[Exercise instructions]
In your answer, transcribe all of the data exactly.

[Records supplied]
• • • •

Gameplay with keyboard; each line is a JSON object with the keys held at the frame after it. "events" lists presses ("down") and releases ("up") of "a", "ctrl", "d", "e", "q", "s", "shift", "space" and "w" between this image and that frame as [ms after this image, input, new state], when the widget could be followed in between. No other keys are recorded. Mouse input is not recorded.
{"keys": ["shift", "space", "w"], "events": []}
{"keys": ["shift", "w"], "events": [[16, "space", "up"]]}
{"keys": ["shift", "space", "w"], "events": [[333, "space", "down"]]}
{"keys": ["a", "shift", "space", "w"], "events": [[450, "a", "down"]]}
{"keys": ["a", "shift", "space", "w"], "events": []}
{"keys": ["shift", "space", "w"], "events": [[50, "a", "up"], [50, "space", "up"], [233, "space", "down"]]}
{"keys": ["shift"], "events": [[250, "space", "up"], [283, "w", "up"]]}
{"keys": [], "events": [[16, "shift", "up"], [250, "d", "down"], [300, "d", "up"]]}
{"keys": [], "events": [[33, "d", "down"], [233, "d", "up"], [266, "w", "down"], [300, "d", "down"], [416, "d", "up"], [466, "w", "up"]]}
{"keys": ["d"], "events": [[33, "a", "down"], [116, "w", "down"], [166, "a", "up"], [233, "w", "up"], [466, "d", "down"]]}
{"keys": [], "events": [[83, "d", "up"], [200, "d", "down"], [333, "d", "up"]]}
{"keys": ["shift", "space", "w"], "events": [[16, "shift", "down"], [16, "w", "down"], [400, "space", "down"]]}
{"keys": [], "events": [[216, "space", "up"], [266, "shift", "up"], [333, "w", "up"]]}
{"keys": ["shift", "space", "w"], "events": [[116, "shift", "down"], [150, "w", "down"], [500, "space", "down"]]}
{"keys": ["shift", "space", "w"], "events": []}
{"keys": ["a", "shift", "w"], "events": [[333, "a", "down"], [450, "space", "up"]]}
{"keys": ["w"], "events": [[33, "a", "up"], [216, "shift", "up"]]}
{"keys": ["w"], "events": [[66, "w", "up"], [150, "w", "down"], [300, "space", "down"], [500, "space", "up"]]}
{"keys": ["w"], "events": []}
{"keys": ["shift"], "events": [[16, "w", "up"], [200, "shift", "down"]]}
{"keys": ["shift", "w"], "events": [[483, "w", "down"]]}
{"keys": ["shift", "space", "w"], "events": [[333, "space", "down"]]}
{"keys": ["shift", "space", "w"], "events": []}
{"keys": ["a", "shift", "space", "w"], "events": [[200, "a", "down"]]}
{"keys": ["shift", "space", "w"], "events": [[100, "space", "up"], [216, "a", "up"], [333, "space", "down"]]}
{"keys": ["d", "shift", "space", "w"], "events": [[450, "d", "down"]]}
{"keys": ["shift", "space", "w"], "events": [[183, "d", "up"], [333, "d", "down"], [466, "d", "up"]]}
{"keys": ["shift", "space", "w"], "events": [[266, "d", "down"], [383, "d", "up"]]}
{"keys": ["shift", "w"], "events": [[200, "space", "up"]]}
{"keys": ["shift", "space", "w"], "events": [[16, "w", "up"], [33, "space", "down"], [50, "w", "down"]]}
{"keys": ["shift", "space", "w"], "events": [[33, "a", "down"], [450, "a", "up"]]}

• • • •

[Task response]
Gameplay with keyboard; each line is a JSON object with the keys held at the frame after it. "events" lists presses ("down") and releases ("up") of "a", "ctrl", "d", "e", "q", "s", "shift", "space" and "w" between this image and that frame as [ms after this image, input, new state], when the widget could be followed in between. No other keys are recorded. Mouse input is not recorded.
{"keys": ["shift", "space", "w"], "events": []}
{"keys": ["shift", "w"], "events": [[16, "space", "up"]]}
{"keys": ["shift", "space", "w"], "events": [[333, "space", "down"]]}
{"keys": ["a", "shift", "space", "w"], "events": [[450, "a", "down"]]}
{"keys": ["a", "shift", "space", "w"], "events": []}
{"keys": ["shift", "space", "w"], "events": [[50, "a", "up"], [50, "space", "up"], [233, "space", "down"]]}
{"keys": ["shift"], "events": [[250, "space", "up"], [283, "w", "up"]]}
{"keys": [], "events": [[16, "shift", "up"], [250, "d", "down"], [300, "d", "up"]]}
{"keys": [], "events": [[33, "d", "down"], [233, "d", "up"], [266, "w", "down"], [300, "d", "down"], [416, "d", "up"], [466, "w", "up"]]}
{"keys": ["d"], "events": [[33, "a", "down"], [116, "w", "down"], [166, "a", "up"], [233, "w", "up"], [466, "d", "down"]]}
{"keys": [], "events": [[83, "d", "up"], [200, "d", "down"], [333, "d", "up"]]}
{"keys": ["shift", "space", "w"], "events": [[16, "shift", "down"], [16, "w", "down"], [400, "space", "down"]]}
{"keys": [], "events": [[216, "space", "up"], [266, "shift", "up"], [333, "w", "up"]]}
{"keys": ["shift", "space", "w"], "events": [[116, "shift", "down"], [150, "w", "down"], [500, "space", "down"]]}
{"keys": ["shift", "space", "w"], "events": []}
{"keys": ["a", "shift", "w"], "events": [[333, "a", "down"], [450, "space", "up"]]}
{"keys": ["w"], "events": [[33, "a", "up"], [216, "shift", "up"]]}
{"keys": ["w"], "events": [[66, "w", "up"], [150, "w", "down"], [300, "space", "down"], [500, "space", "up"]]}
{"keys": ["w"], "events": []}
{"keys": ["shift"], "events": [[16, "w", "up"], [200, "shift", "down"]]}
{"keys": ["shift", "w"], "events": [[483, "w", "down"]]}
{"keys": ["shift", "space", "w"], "events": [[333, "space", "down"]]}
{"keys": ["shift", "space", "w"], "events": []}
{"keys": ["a", "shift", "space", "w"], "events": [[200, "a", "down"]]}
{"keys": ["shift", "space", "w"], "events": [[100, "space", "up"], [216, "a", "up"], [333, "space", "down"]]}
{"keys": ["d", "shift", "space", "w"], "events": [[450, "d", "down"]]}
{"keys": ["shift", "space", "w"], "events": [[183, "d", "up"], [333, "d", "down"], [466, "d", "up"]]}
{"keys": ["shift", "space", "w"], "events": [[266, "d", "down"], [383, "d", "up"]]}
{"keys": ["shift", "w"], "events": [[200, "space", "up"]]}
{"keys": ["shift", "space", "w"], "events": [[16, "w", "up"], [33, "space", "down"], [50, "w", "down"]]}
{"keys": ["shift", "space", "w"], "events": [[33, "a", "down"], [450, "a", "up"]]}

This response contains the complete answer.